Week 37: Gradient descent methods

Memory Usage and Scalability

A major advantage of SGD is its memory efficiency in handling large datasets. Full-batch GD requires access to the entire training set for each iteration, which often means the whole dataset (or a large subset) must reside in memory to compute \( \nabla C(\theta) \) . This results in memory usage that scales linearly with the dataset size \( N \). For instance, if each training sample is large (e.g. high-dimensional features), computing a full gradient may require storing a substantial portion of the data or all intermediate gradients until they are aggregated. In contrast, SGD needs only a single (or a small mini-batch of) training example(s) in memory at any time . The algorithm processes one sample (or mini-batch) at a time and immediately updates the model, discarding that sample before moving to the next. This streaming approach means that memory footprint is essentially independent of \( N \) (apart from storing the model parameters themselves). As one source notes, gradient descent “requires more memory than SGD” because it “must store the entire dataset for each iteration,” whereas SGD “only needs to store the current training example” . In practical terms, if you have a dataset of size, say, 1 million examples, full-batch GD would need memory for all million every step, while SGD could be implemented to load just one example at a time – a crucial benefit if data are too large to fit in RAM or GPU memory. This scalability makes SGD suitable for large-scale learning: as long as you can stream data from disk, SGD can handle arbitrarily large datasets with fixed memory.
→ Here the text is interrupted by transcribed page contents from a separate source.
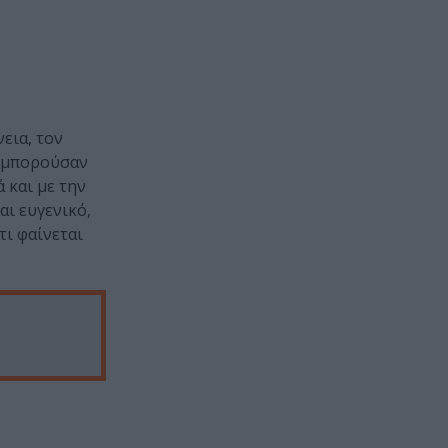
εια, τον
α μπορούσαν
 και με την
αι ευγενικό,
τι φαίνεται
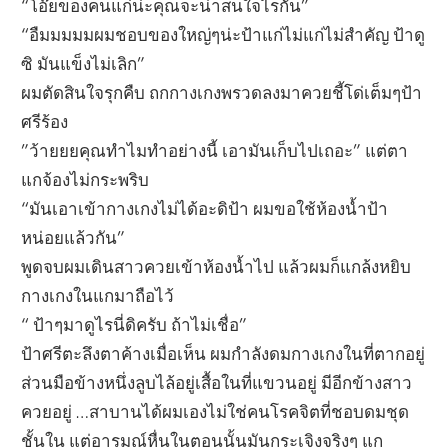
“โอ๊ยของคนแก่น่ะคุณจะน่าสนใจไรกัน”
“อืมมมมมผมชอบของใหญ่ๆน่ะป้าแก่ไม่แก่ไม่สำคัญ ป้าดู
ซิ มันแข็งไม่เลิก”
ผมตัดสินใจรุกคืบ ถกกางเกงพรวดลงมาควยชี้โด่เต็มๆป้า
ศรีร้อง
”ว้ายยยคุณทำไมทำอย่างนี้ เอามันเก็บไปเถอะ” แต่ตา
แกจ้องไม่กระพริบ
“มันเอาเข้ากางเกงไม่ได้อะดิป้า ผมขอใช้ห้องน้ำป้า
หน่อยแล้วกัน”
พูดจบผมเดินสาวควยเข้าห้องน้ำไป แล้วผมก็แกล้งหยิบ
กางเกงในแกมาถือไว้
“ ป้าๆมาดูไรนี่ดิครับ ถ้าไม่เชื่อ”
ป้าศรีตะลึงตาค้างเมื่อเห็น ผมกำลังดมกางเกงในที่ตากอยู่
ส่วนมือข้างหนึ่งลูบไล้อยู่เสื้อในที่แขวนอยู่ มีอีกข้างสาว
ควยอยู่ …สาบานได้ผมเองไม่ใช่คนโรคจิตที่ชอบดมชุด
ชั้นใน แต่อารมณ์หื่นในตอนนั้นมันกระเจิงจริงๆ แก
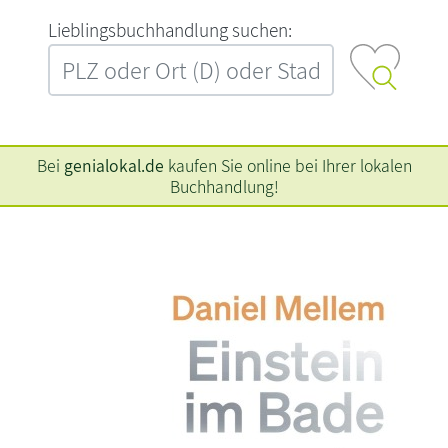
L‍i‍e‍b‍l‍i‍n‍g‍s‍b‍u‍c‍h‍h‍a‍n‍d‍l‍u‍n‍g‍ ‍s‍u‍c‍h‍e‍n‍:‍
Bei
genialokal.de
kaufen Sie online bei Ihrer lokalen
Buchhandlung!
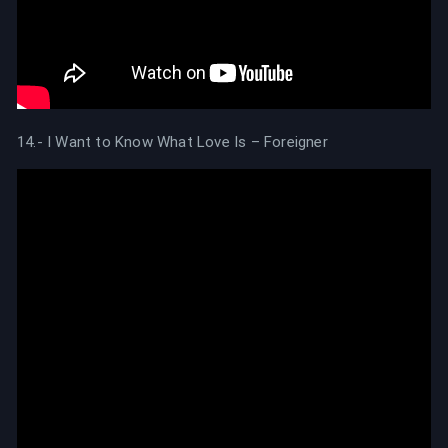
14.- I Want to Know What Love Is – Foreigner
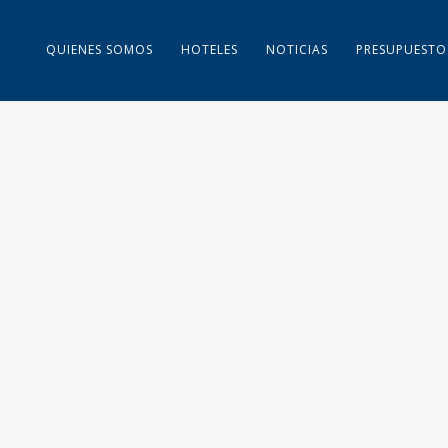
QUIENES SOMOS
HOTELES
NOTICIAS
PRESUPUESTO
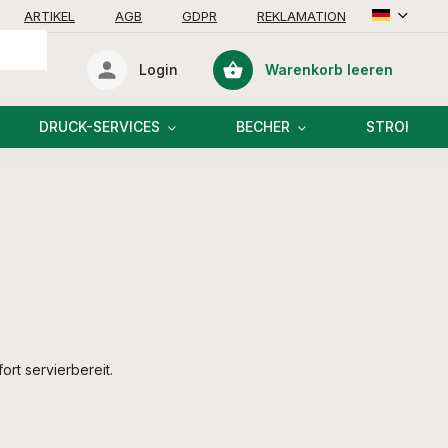
ARTIKEL
AGB
GDPR
REKLAMATION
Warenkorb leeren
Login
Warenkorb
DRUCK-SERVICES
BECHER
STROHHAL
rt servierbereit.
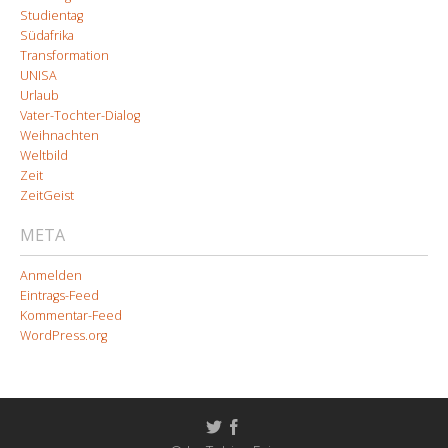
Studientag
Südafrika
Transformation
UNISA
Urlaub
Vater-Tochter-Dialog
Weihnachten
Weltbild
Zeit
ZeitGeist
META
Anmelden
Eintrags-Feed
Kommentar-Feed
WordPress.org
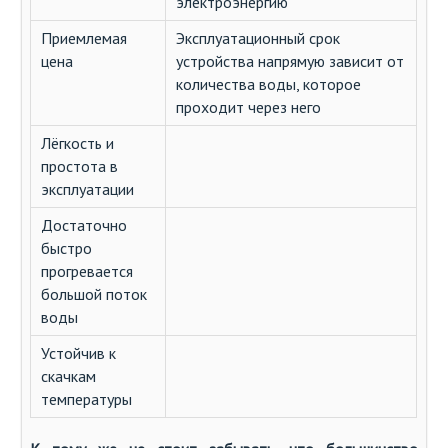
электроэнергию
Приемлемая
Эксплуатационный срок
цена
устройства напрямую зависит от
количества воды, которое
проходит через него
Лёгкость и
простота в
эксплуатации
Достаточно
быстро
прогревается
большой поток
воды
Устойчив к
скачкам
температуры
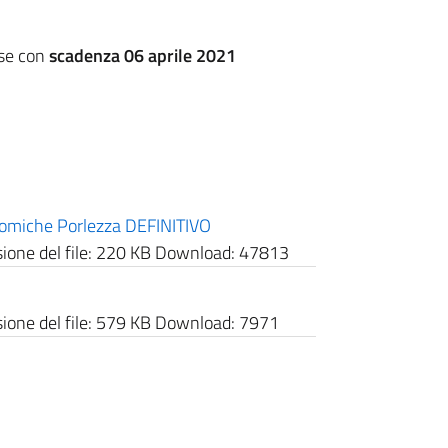
ese con
scadenza 06 aprile 2021
omiche Porlezza DEFINITIVO
one del file:
220 KB
Download:
47813
one del file:
579 KB
Download:
7971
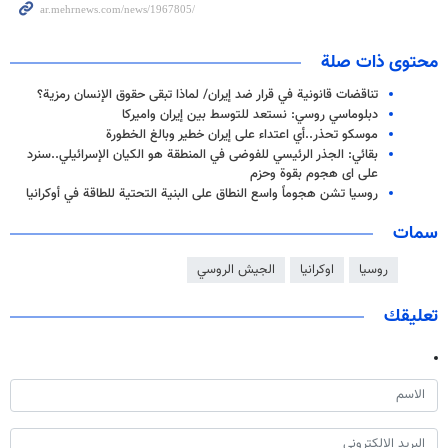
محتوى ذات صلة
تناقضات قانونية في قرار ضد إيران/ لماذا تبقى حقوق الإنسان رمزية؟
دبلوماسي روسي: نستعد للتوسط بين إيران واميركا
موسكو تحذر..أي اعتداء على إيران خطير وبالغ الخطورة
بقائي: الجذر الرئيسي للفوضى في المنطقة هو الكيان الإسرائيلي..سنرد
على اى هجوم بقوة وحزم
روسيا تشن هجوماً واسع النطاق على البنية التحتية للطاقة في أوكرانيا
سمات
روسيا
اوكرانيا
الجيش الروسي
تعليقك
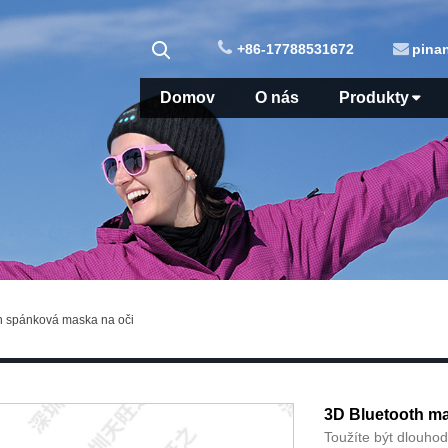
+86-17788531672
pina
Domov
O nás
Produkty
 spánková maska ​​na oči
3D Bluetooth ma
Toužíte být dlouho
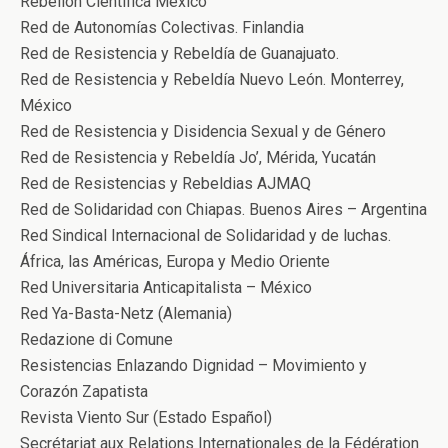
Rebelión Científica México
Red de Autonomías Colectivas. Finlandia
Red de Resistencia y Rebeldía de Guanajuato.
Red de Resistencia y Rebeldía Nuevo León. Monterrey,
México
Red de Resistencia y Disidencia Sexual y de Género
Red de Resistencia y Rebeldía Jo’, Mérida, Yucatán
Red de Resistencias y Rebeldias AJMAQ
Red de Solidaridad con Chiapas. Buenos Aires – Argentina
Red Sindical Internacional de Solidaridad y de luchas.
África, las Américas, Europa y Medio Oriente
Red Universitaria Anticapitalista – México
Red Ya-Basta-Netz (Alemania)
Redazione di Comune
Resistencias Enlazando Dignidad – Movimiento y
Corazón Zapatista
Revista Viento Sur (Estado Español)
Secrétariat aux Relations Internationales de la Fédération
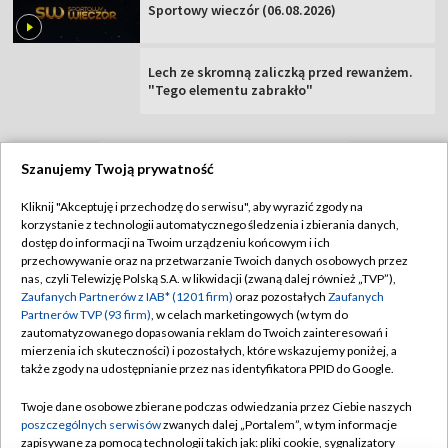
Sportowy wieczór (06.08.2026)
Lech ze skromną zaliczką przed rewanżem.
"Tego elementu zabrakło"
Szanujemy Twoją prywatność
TVP
Kliknij "Akceptuję i przechodzę do serwisu", aby wyrazić zgody na
korzystanie z technologii automatycznego śledzenia i zbierania danych,
Abonament TVP
Regulamin TVP
dostęp do informacji na Twoim urządzeniu końcowym i ich
Polityka prywatności
Sklep TVP
przechowywanie oraz na przetwarzanie Twoich danych osobowych przez
nas, czyli Telewizję Polską S.A. w likwidacji (zwaną dalej również „TVP”),
Biuro Reklamy
Moje zgody
Zaufanych Partnerów z IAB* (1201 firm)
oraz pozostałych
Zaufanych
Partnerów TVP (93 firm)
, w celach marketingowych (w tym do
Oferta Handlowa
Biuro reklamy
zautomatyzowanego dopasowania reklam do Twoich zainteresowań i
mierzenia ich skuteczności) i pozostałych, które wskazujemy poniżej, a
Telegazeta ogłoszenia
Kontakt
także zgody na udostępnianie przez nas identyfikatora PPID do Google.
Emisja w TVP
Twoje dane osobowe zbierane podczas odwiedzania przez Ciebie naszych
Kanały
Rada Programowa
poszczególnych serwisów
zwanych dalej „Portalem”, w tym informacje
zapisywane za pomocą technologii takich jak: pliki cookie, sygnalizatory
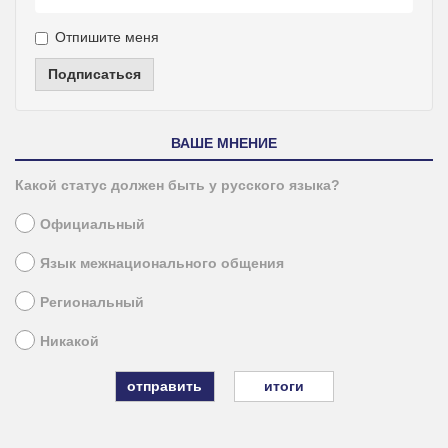
Отпишите меня
Подписаться
ВАШЕ МНЕНИЕ
Какой статус должен быть у русского языка?
Официальный
Язык межнационального общения
Региональный
Никакой
итоги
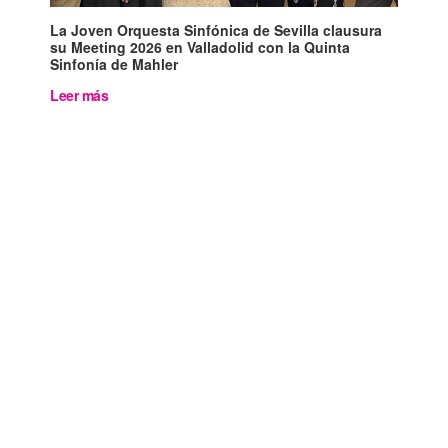
La Joven Orquesta Sinfónica de Sevilla clausura
su Meeting 2026 en Valladolid con la Quinta
Sinfonía de Mahler
Leer más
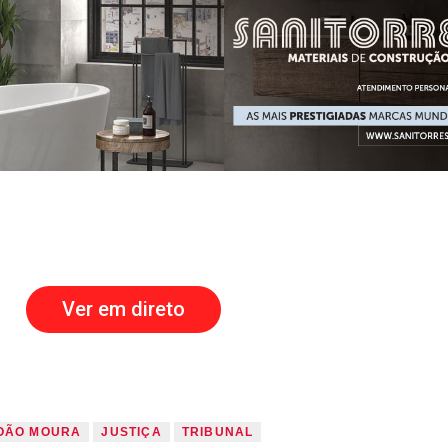
Ver em direto
OÃO MOURA
JUSTIÇA
TRIBUNAL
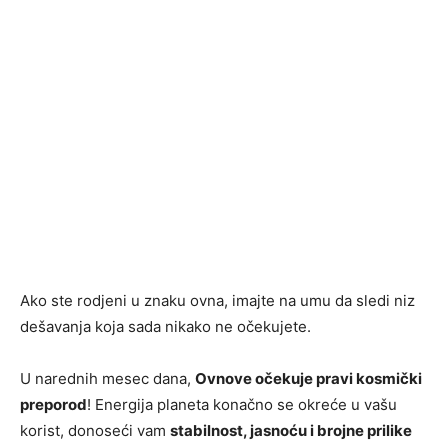
Ako ste rodjeni u znaku ovna, imajte na umu da sledi niz
dešavanja koja sada nikako ne očekujete.
U narednih mesec dana,
Ovnove očekuje pravi kosmički
preporod
! Energija planeta konačno se okreće u vašu
korist, donoseći vam
stabilnost, jasnoću i brojne prilike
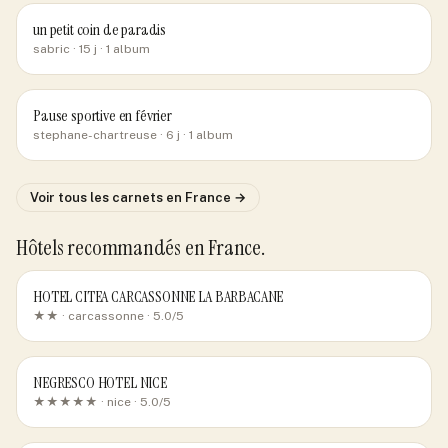
un petit coin de paradis
sabric
· 15 j
· 1 album
Pause sportive en février
stephane-chartreuse
· 6 j
· 1 album
Voir tous les carnets
en France
→
Hôtels recommandés
en France
.
HOTEL CITEA CARCASSONNE LA BARBACANE
★★ ·
carcassonne
· 5.0/5
NEGRESCO HOTEL NICE
★★★★★ ·
nice
· 5.0/5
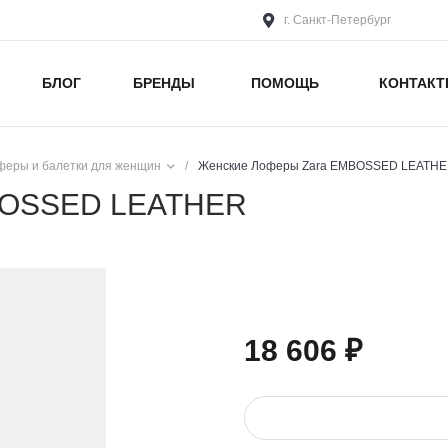
г. Санкт-Петербург
БЛОГ
БРЕНДЫ
ПОМОЩЬ
КОНТАК
феры и балетки для женщин
/
Женские Лоферы Zara EMBOSSED LEATH
BOSSED LEATHER
18 606 ₽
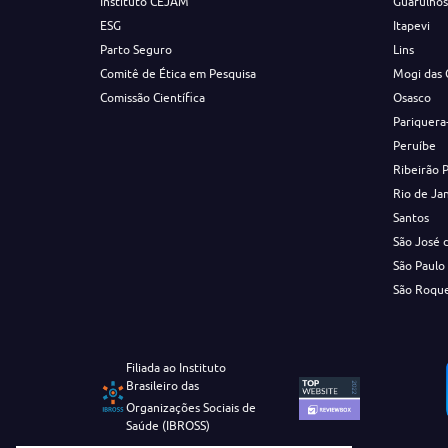
Instituto CEJAM
Guarulho
ESG
Itapevi
Parto Seguro
Lins
Comitê de Ética em Pesquisa
Mogi das 
Comissão Científica
Osasco
Pariquera
Peruíbe
Ribeirão 
Rio de Ja
Santos
São José 
São Paulo
São Roqu
Filiada ao Instituto
Brasileiro das
Organizações Sociais de
Saúde (IBROSS)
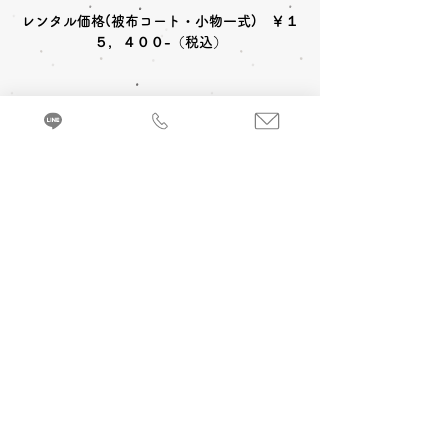
レンタル価格(被布コート・小物一式) ￥１
５，４００-（税込）
〈レンタルセット内容〉
被布コート
草履
足袋
〈オプション料金〉
A 七五三お参り当日 着付け＆ヘアメイク
バッグ
髪飾
３歳女の子(被布)￥6,600-
(税込)
３歳女
の子(帯姿)￥7,700-
(税込)
来店・試着ご予約
7歳女の子￥8,800-
(税込)
３・５歳男の
七五三お参り衣裳(被布コート)を着るのに必
子￥5,500-
(税込)
要な小物などが全てセットになったレンタル
セットです。
B 当日七五三写真撮影 (着付け＆ヘアメイ
ク別途)
1カット 六切写真台紙仕上げ
￥
19,800
-(税
込) ～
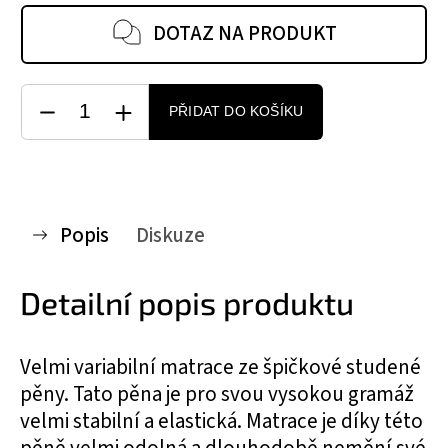
DOTAZ NA PRODUKT
PŘIDAT DO KOŠÍKU
Popis
Diskuze
Detailní popis produktu
Velmi variabilní matrace ze špičkové studené
pěny. Tato pěna je pro svou vysokou gramáž
velmi stabilní a elastická. Matrace je díky této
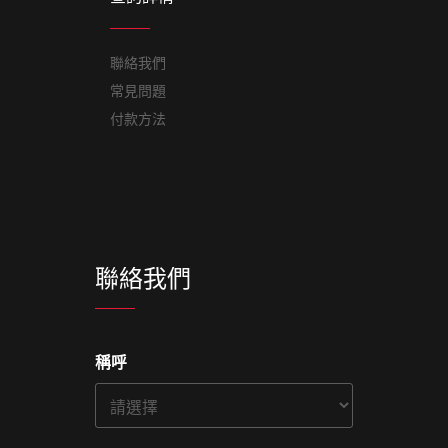
聯絡我們
常見問題
付款方法
聯絡我們
稱呼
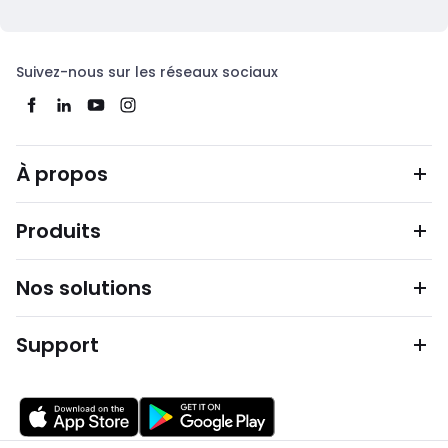
Suivez-nous sur les réseaux sociaux
À propos
Produits
Nos solutions
Support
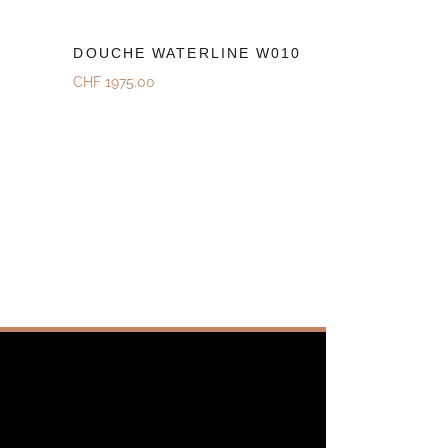
DOUCHE WATERLINE W010
CHF
1975.00
Découvrez
Demander Une Offre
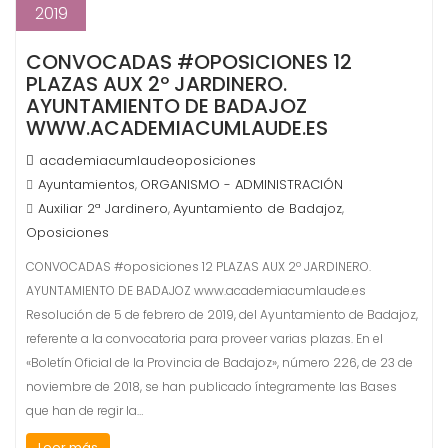
2019
CONVOCADAS #OPOSICIONES 12
PLAZAS AUX 2º JARDINERO.
AYUNTAMIENTO DE BADAJOZ
WWW.ACADEMIACUMLAUDE.ES
academiacumlaudeoposiciones
Ayuntamientos
ORGANISMO - ADMINISTRACIÓN
,
Auxiliar 2ª Jardinero
Ayuntamiento de Badajoz
,
,
Oposiciones
CONVOCADAS #oposiciones 12 PLAZAS AUX 2º JARDINERO.
AYUNTAMIENTO DE BADAJOZ www.academiacumlaude.es
Resolución de 5 de febrero de 2019, del Ayuntamiento de Badajoz,
referente a la convocatoria para proveer varias plazas. En el
«Boletín Oficial de la Provincia de Badajoz», número 226, de 23 de
noviembre de 2018, se han publicado íntegramente las Bases
que han de regir la…
Leer más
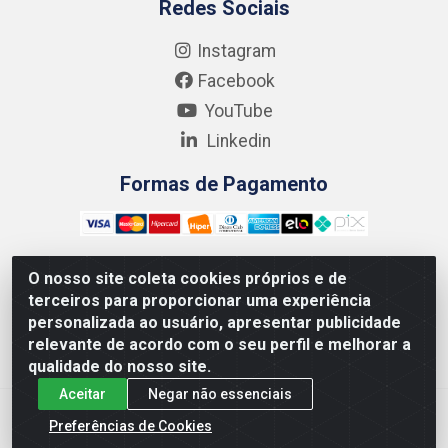
Redes Sociais
Instagram
Facebook
YouTube
Linkedin
Formas de Pagamento
O nosso site coleta cookies próprios e de
terceiros para proporcionar uma experiência
Kgmlan Distribuidora LTDA - CNPJ 18.217.682/0001-54 -
personalizada ao usuário, apresentar publicidade
Rua Pedro de Barros Cavalcante, 58 - Bultrins, Olinda/PE
relevante de acordo com o seu perfil e melhorar a
- CEP 53320-110
qualidade do nosso site.
Aceitar
Negar não essenciais
Preferências de Cookies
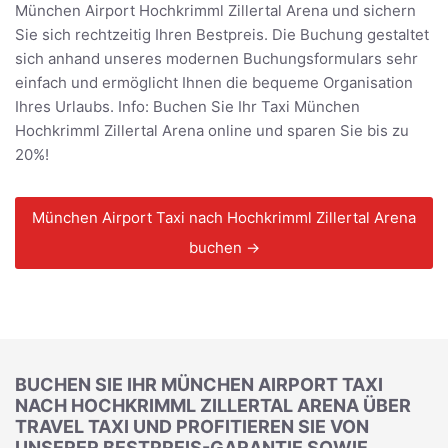
München Airport Hochkrimml Zillertal Arena und sichern
Sie sich rechtzeitig Ihren Bestpreis. Die Buchung gestaltet
sich anhand unseres modernen Buchungsformulars sehr
einfach und ermöglicht Ihnen die bequeme Organisation
Ihres Urlaubs. Info: Buchen Sie Ihr Taxi München
Hochkrimml Zillertal Arena online und sparen Sie bis zu
20%!
München Airport Taxi nach Hochkrimml Zillertal Arena
buchen →
BUCHEN SIE IHR MÜNCHEN AIRPORT TAXI
NACH HOCHKRIMML ZILLERTAL ARENA ÜBER
TRAVEL TAXI UND PROFITIEREN SIE VON
UNSERER BESTPREIS-GARANTIE SOWIE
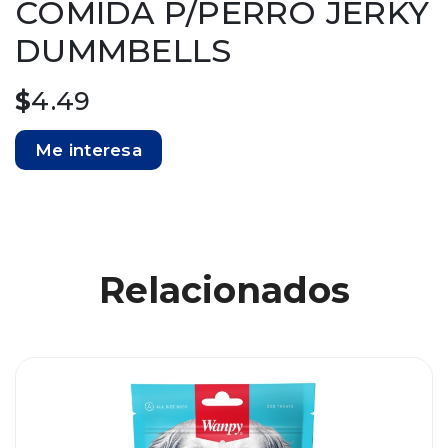
COMIDA P/PERRO JERKY
DUMMBELLS
$
4.49
Me interesa
Relacionados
In fact, SGD “does not need to remember which examples were visited” in the past, allowing it to run in an online fashion on infinite data streams . Full-batch GD, on the other hand, would require multiple passes through a giant dataset per update (or a complex distributed memory system), which is often infeasible.

There is also a secondary memory effect: computing a full-batch gradient in deep learning requires storing all intermediate activations for backpropagation across the entire batch. A very large batch (approaching the full dataset) might exhaust GPU memory due to the need to hold activation gradients for thousands or millions of examples simultaneously. SGD/minibatches mitigate this by splitting the workload – e.g. with a mini-batch of size 32 or 256, memory use stays bounded, whereas a full-batch (size = \( N \)) forward/backward pass could not even be executed if \( N \) is huge. Techniques like gradient accumulation exist to simulate large-batch GD by summing many small-batch gradients – but these still process data in manageable chunks to avoid memory overflow. In summary, memory complexity for GD grows with \( N \), while for SGD it remains \( O(1) \) w.r.t. dataset size (only the model and perhaps a mini-batch reside in memory) . This is a key reason why batch GD “does not scale” to very large data and why virtually all large-scale machine learning algorithms rely on stochastic or mini-batch methods.